Having shown that prioritized genes enrich for rare variants in relevant exome sequencing studies and encode proteins that co-localize in the human and mouse PSDs, we investigated their temporal expression pattern using RNA-Seq-based postmortem brain expression data from the BrainSpan database (40), which covers stages from early prenatal developmental through infancy, adolescence and adulthood. In contrast to the previous studies reporting higher expression of likely causal schizophrenia genes during prenatal development (10,11,24), we observed higher expression levels in the postnatal period (fold-change 1.29; one-sided paired t-test P = 0.005; Fig. 2 and Supplementary Material, Fig. S2). We replicated these results using BrainSpan Developmental Transcriptome microarray-based gene expression data (fold-change 1.06, one-sided paired t-test P = 0.002; Supplementary Material, Fig. S3). We performed negative control analyses and found that methodological biases were unlikely to explain the tendency toward increased postnatal expression of prioritized genes (Supplementary Note). Together these results demonstrate that likely schizophrenia genes implicated by GWAS studies may act later in the life course.
Discussion
Recent genome-scale studies have substantially advanced our understanding of schizophrenia (3,4,6,9–11). Here, we used previously published schizophrenia GWAS data in conjunction with a data-driven integrative approach to prioritize 62 genes and 104 reconstituted gene sets for schizophrenia. Our work differs from previous pathway analyses in an important respect: it is not based on a priori selection of candidate genes and gene sets but rather treats each gene set and the genes in associated loci equally. As a result, this work has the potential to validate the importance of previous hypotheses and also to prioritize as yet unidentified biological processes/structures, protein complexes, mouse phenotypes and genes. Importantly, we validate the relevance of the genes prioritized using our approach by replicating them using exome sequencing data and PSD proteomics data.

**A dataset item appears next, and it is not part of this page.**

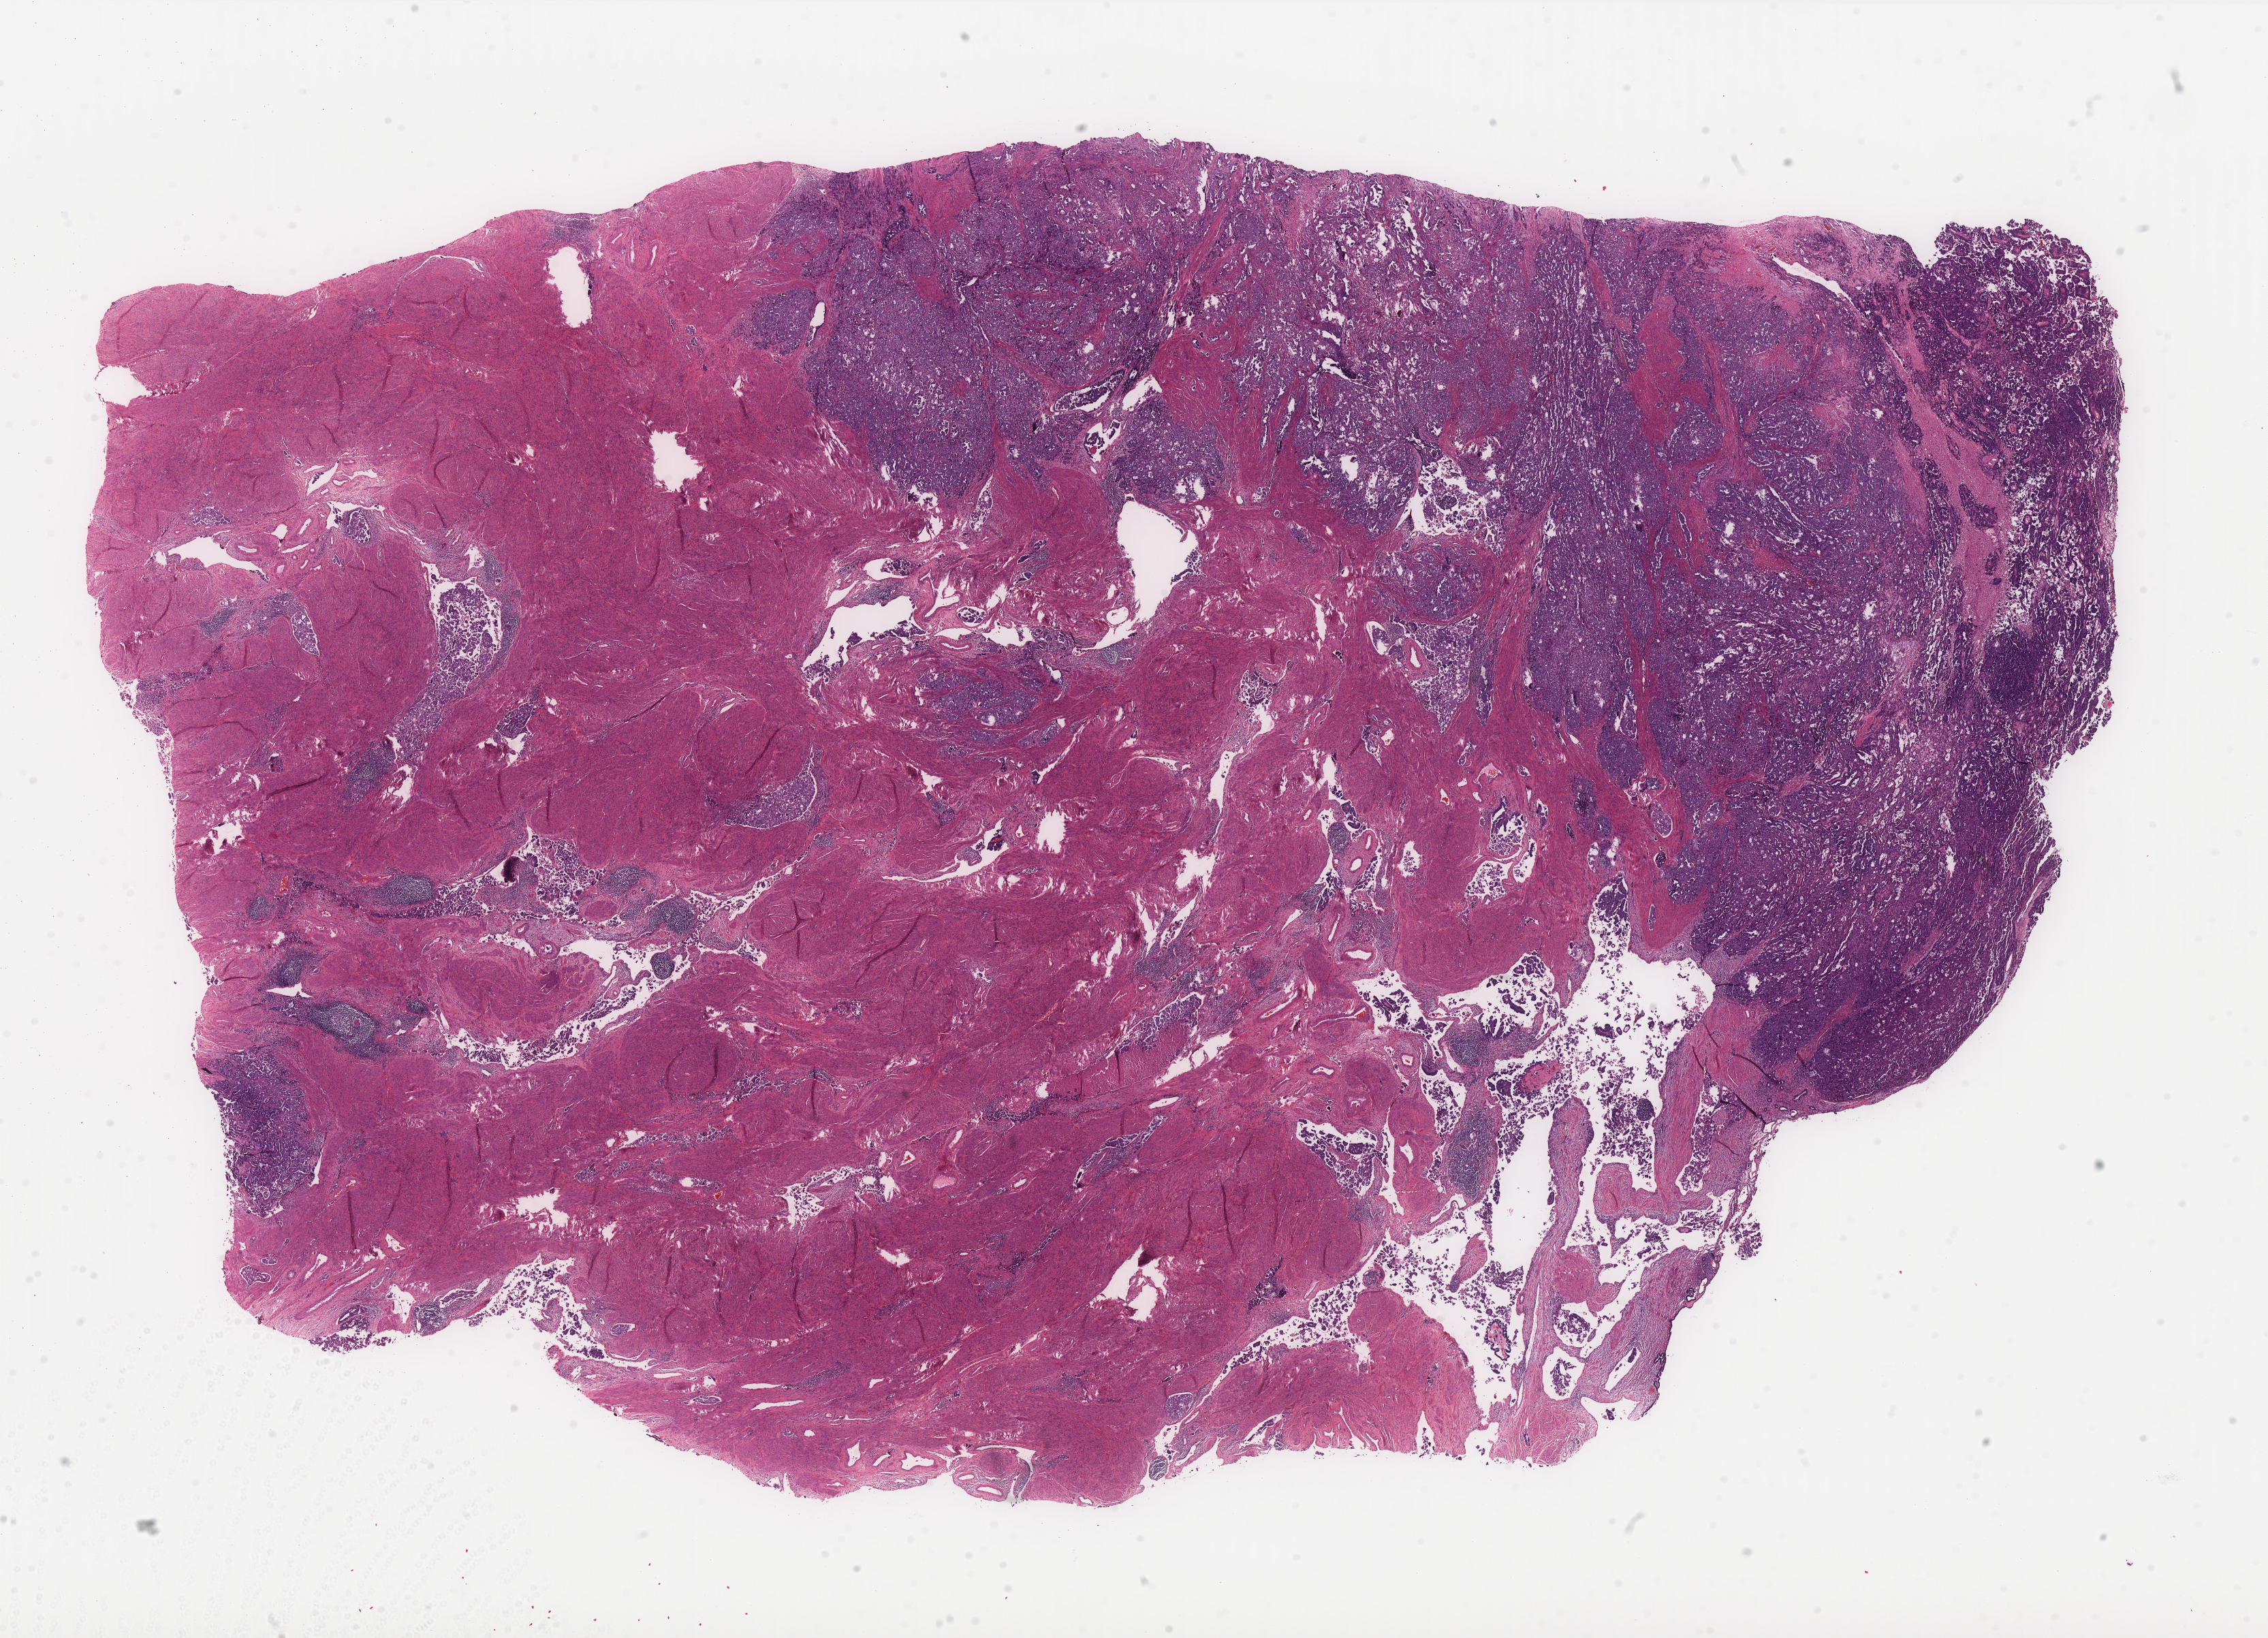
Whole-slide histology image, H&E-stained — whole scanned area (about 26.7 x 19.3 mm, acquisition: 40x scan) shown as a low-resolution overview, formalin-fixed paraffin-embedded (FFPE) diagnostic section, primary tumour sample from the uterus. Patient: female, age at initial diagnosis 61 years. Histologic grade: G3 (poorly differentiated).
• FIGO stage: IIIC2
• diagnosis: Serous cystadenocarcinoma, NOS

Our work has several main findings. Using strict significance criteria, we implicate numerous gene sets and genes; in particular, we show that genes in associated schizophrenia loci enrich for reconstituted gene sets related to biological processes and mouse phenotypes including dendritic spine development, calcium, glutamate and neuronal growth factor signaling, and synaptic transmission, but also less well-established processes such as diacylglycerol kinase activity (DGKI, DGKZ, and PITPNM2). Thus our work provides further evidence for the importance of the PSD and dendritic spines in schizophrenia (41). Four of the top five most enriched gene sets nominally significant in (22) are significant in our work (postsynaptic density, postsynaptic membrane, dendritic spine, axon part). However, we did not find any support for gene sets related to histone H3-K4 methylation, nor do our analyses, unlike previous epidemiological (42) and genetic (6,22) studies, support a link between the immune system and schizophrenia. We note that the HLA locus is strongly associated with schizophrenia (6). Many immune-related genes reside in the large regions of linkage disequilibrium within HLA, so strong genetic associations in this region often lead pathway-based methods to spuriously implicate immune-related pathways; for this reason, DEPICT omits the HLA locus from analysis.
Genes expressed during adolescence and adulthood, the ages at which schizophrenia is typically diagnosed, might represent more appealing drug targets than developmental genes that act prenatally. We show that likely causal genes in schizophrenia GWAS loci exhibit higher expression during postnatal stages compared to prenatal stages. Similarly, Purcell et al. (4) showed that schizophrenia genes selected based on a broad basis of prior evidence for schizophrenia, exhibit postnatal- rather than prenatal bias in their expression (in the hippocampus and dorsolateral prefrontal cortex) (4). Moreover, using BrainSpan microarray expression data, the PGC recently showed that expression of genes encoding members of immunological and neuronal pathways jointly associated with schizophrenia, major depression and bipolar disorder, increased during childhood and plateaued around adolescence (22). These and our findings contrast previous studies reporting genes with higher expression in prenatal developmental stages (10,11,24).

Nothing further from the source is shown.